Monitor Intelligent Replication in Confluent Private Cloud¶
Confluent Private Cloud provides comprehensive JMX metrics to help you measure cluster and
application performance. In addition to standard Kafka metrics, several new
Intelligent Replication-specific metrics are available in the
kafka.server:type=IntelligentReplication
MBean.
Leader side metrics¶
The following metrics are available on broker leaders for monitoring push replication behavior:
Metric Name | Type | Description |
---|---|---|
PushManagerMemoryBytesUsed |
Gauge | Measures the MemoryRecords enqueued or in-flight in the push replication mechanism |
PushSessionEndCount |
Counter | Counter incremented when a push replication session ends for any reason, with a reason tag indicating the cause. During such a failure, the broker automatically transitions to use pull replication. |
StoppingPushSessionsCount |
Gauge | Gauge tracking the number of push sessions that are currently in the process of being stopped, i.e. sessions where the leader has initiated the stop process but has not yet received acknowledgment from the follower. |
PushEventQueueProcessingTimeMs |
Histogram | Histogram tracking the processing time of enqueued events in the push replication mechanism |
PushEventProcessingFailure |
Counter | Counter incremented when an error occurs while processing events in the push replication event queue. |
FollowersAwaitingPushTransition |
Counter | Counter tracking the cumulative number of times follower replicas have satisfied all conditions for transitioning to intelligent replication mode except being fully caught up to the leader’s log end offset (LEO). |
Follower side metrics¶
The following metrics are available on broker followers for monitoring push replication behavior:
Metric Name | Type | Description |
---|---|---|
PushPartitionsCount |
Gauge | Gauge tracking the number of follower partitions transitioned to push replication mode, and hence have paused fetching from the leader. |
PullTransitionsCount |
Counter | Counter incremented when a partition is successfully transitioned from PUSH to PULL. Incremented on the follower |
Monitor key metrics¶
- Performance Indicators
PushPartitionsCount
: Higher values indicate more partitions using optimized push replication. In a healthy cluster, you should see this number increase as partitions transition from pull to push mode.PushEventQueueProcessingTimeMs
: Lower values indicate efficient event processing. High values may indicate resource constraints or bottlenecks in the push replication mechanism.
- Health Indicators
PushSessionEndCount
: Monitor reason tags to identify issues. Normal operational reasons include leadership changes, but frequent non-retriable errors indicate problems.PushEventProcessingFailure
: Should remain low or zero. Increasing values indicate system health issues that may require investigation.StoppingPushSessionsCount
: Should typically be low. Persistently high values suggest followers are not properly acknowledging session end notifications.
- Capacity Indicators
PushManagerMemoryBytesUsed
: Monitor to prevent memory pressure. Consistently high values indicate that produce traffic may be overwhelming replication capacity.FollowersAwaitingPushTransition
: High values may indicate followers struggling to catch up due to continuous incoming records preventing them from reaching the leader’s log end offset.

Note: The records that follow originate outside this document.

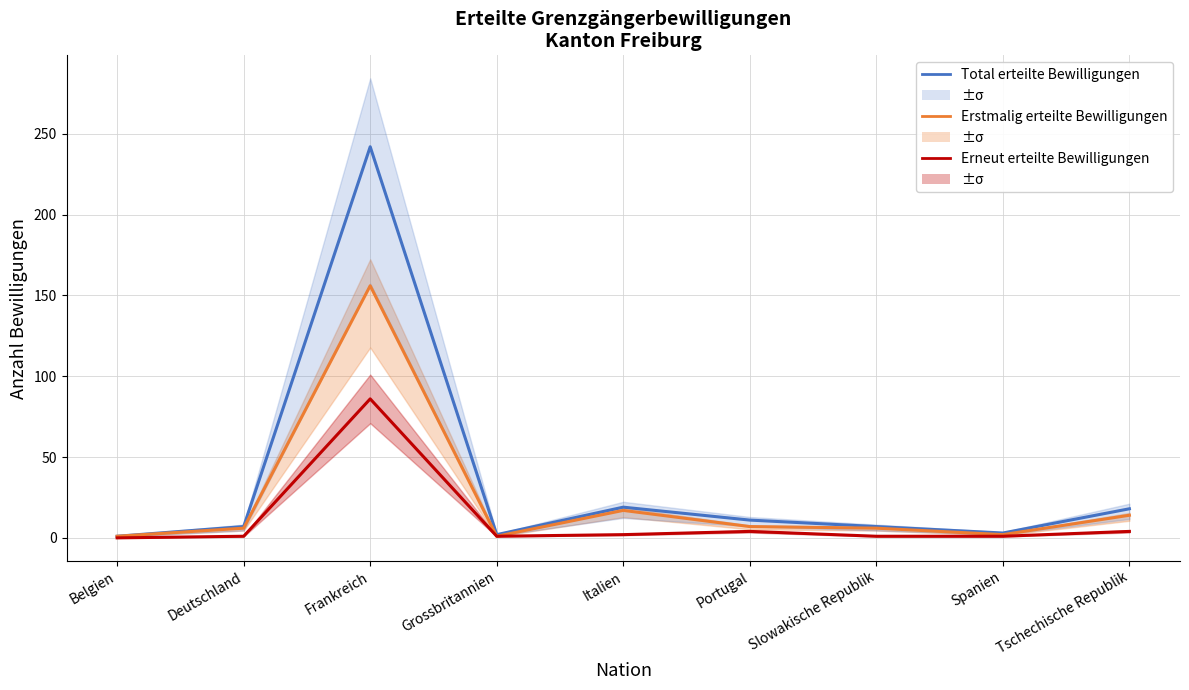

True or false: Erneut erteilte Bewilligungen has more than 0 points higher than both neighbors.

True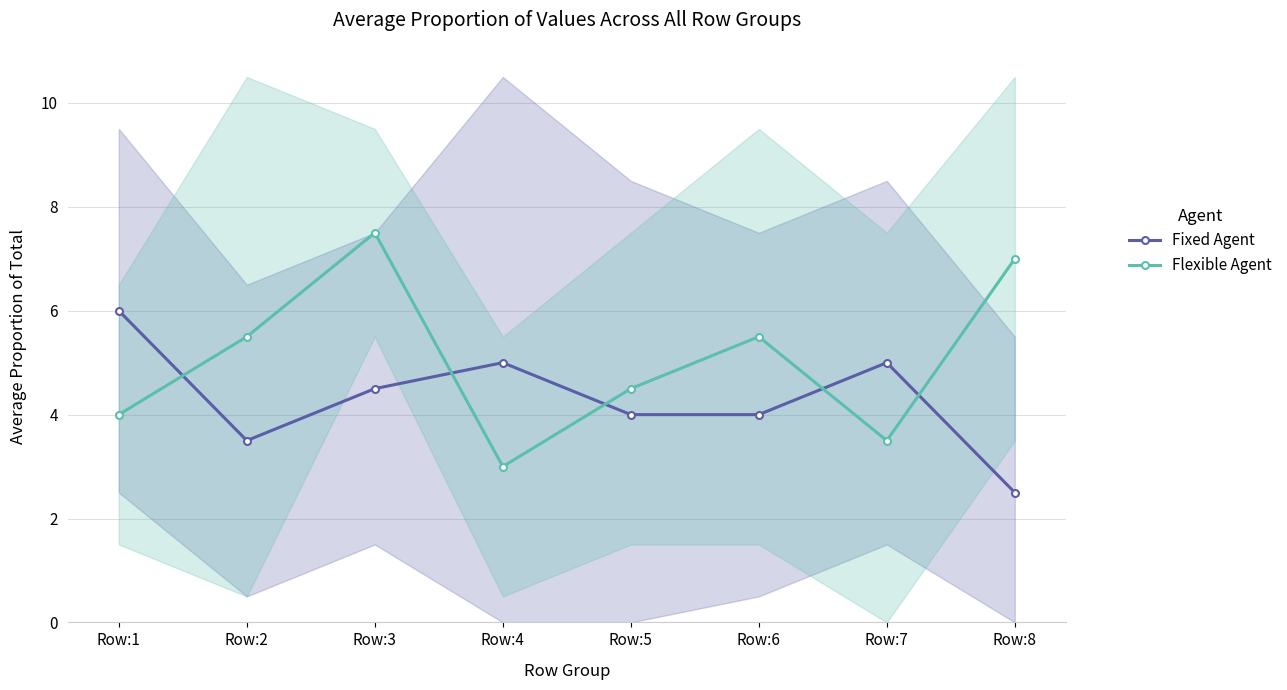

Which series has the largest total across all categories?

Flexible Agent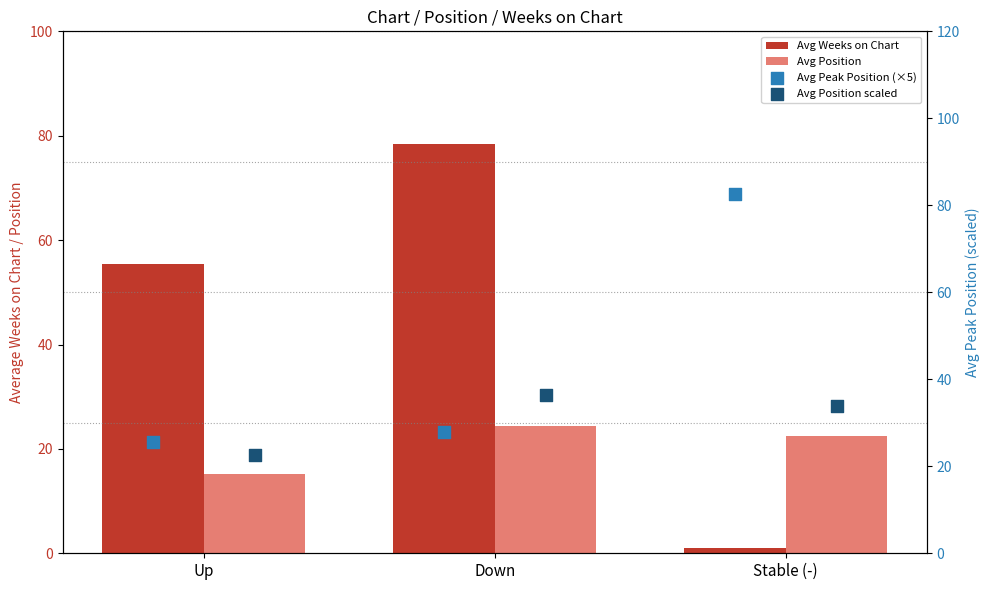

What is the total value across all series at Down?

167.0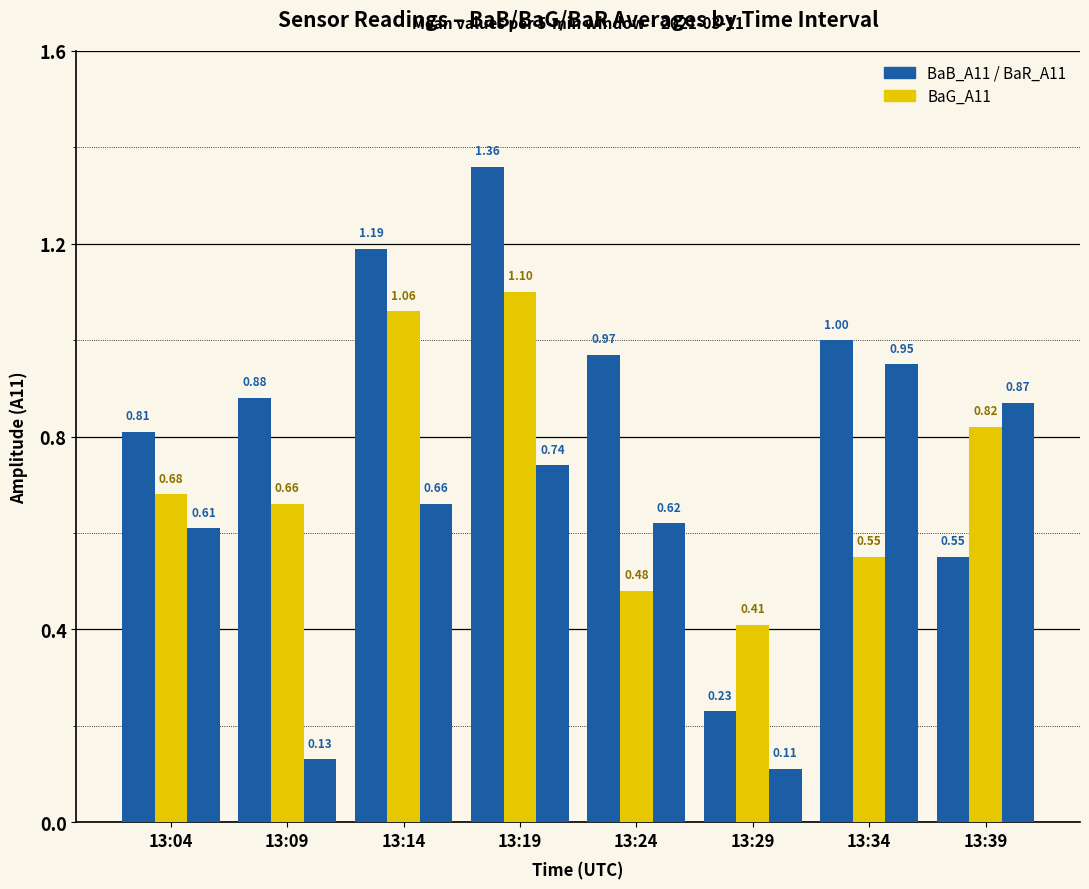

How many groups of bars are there?

8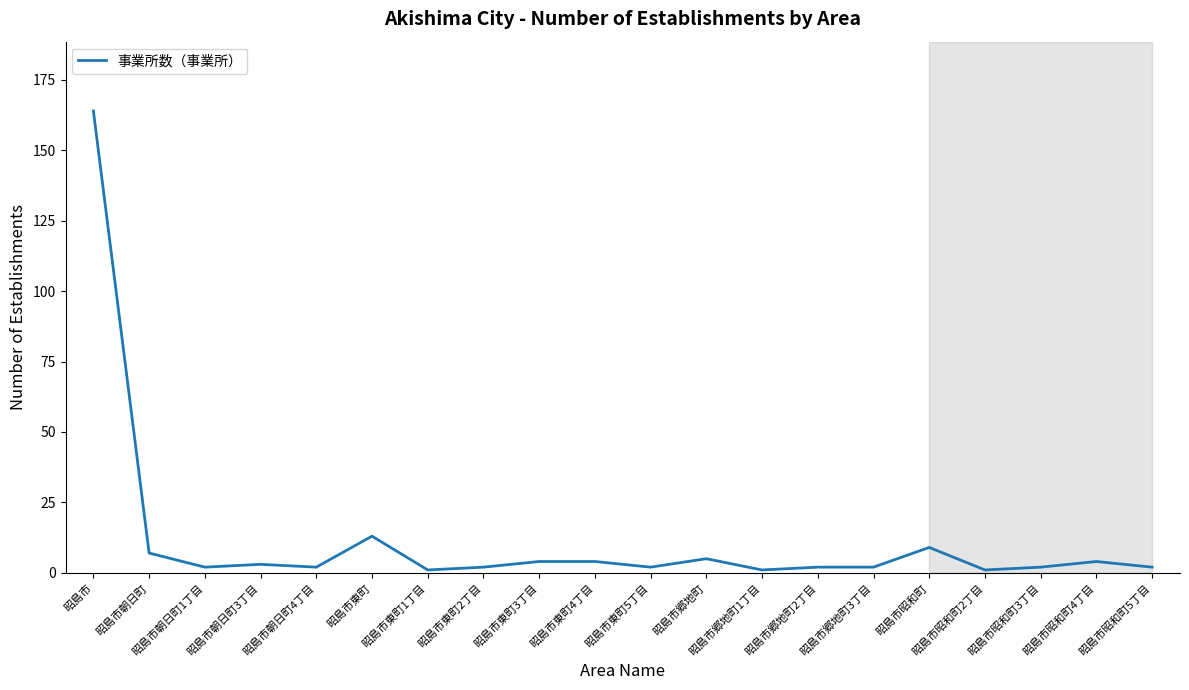

What position from the left is 昭島市東町?

6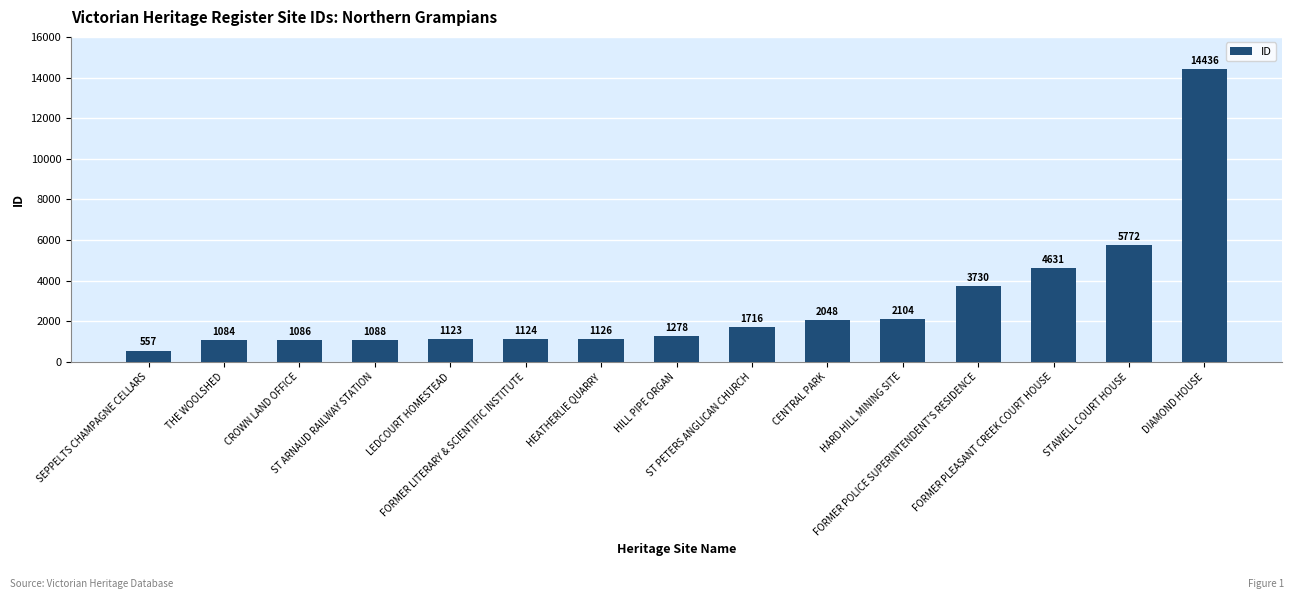

Count the number of categories in the chart.

15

Follow monitoring best practices¶
- Set Up Alerts
Configure alerts for metrics that indicate system health issues:
PushEventProcessingFailure
increasing rapidlyPushManagerMemoryBytesUsed
consistently highStoppingPushSessionsCount
persistently high
- Track Performance
Monitor performance improvements:
- Compare end-to-end latency before and after enabling Intelligent Replication
- Track
PushPartitionsCount
to see adoption across partitions - Monitor CPU usage reduction on brokers
- Capacity Planning
Use metrics for capacity planning:
PushManagerMemoryBytesUsed
for memory allocationPushEventQueueProcessingTimeMs
for processing capacity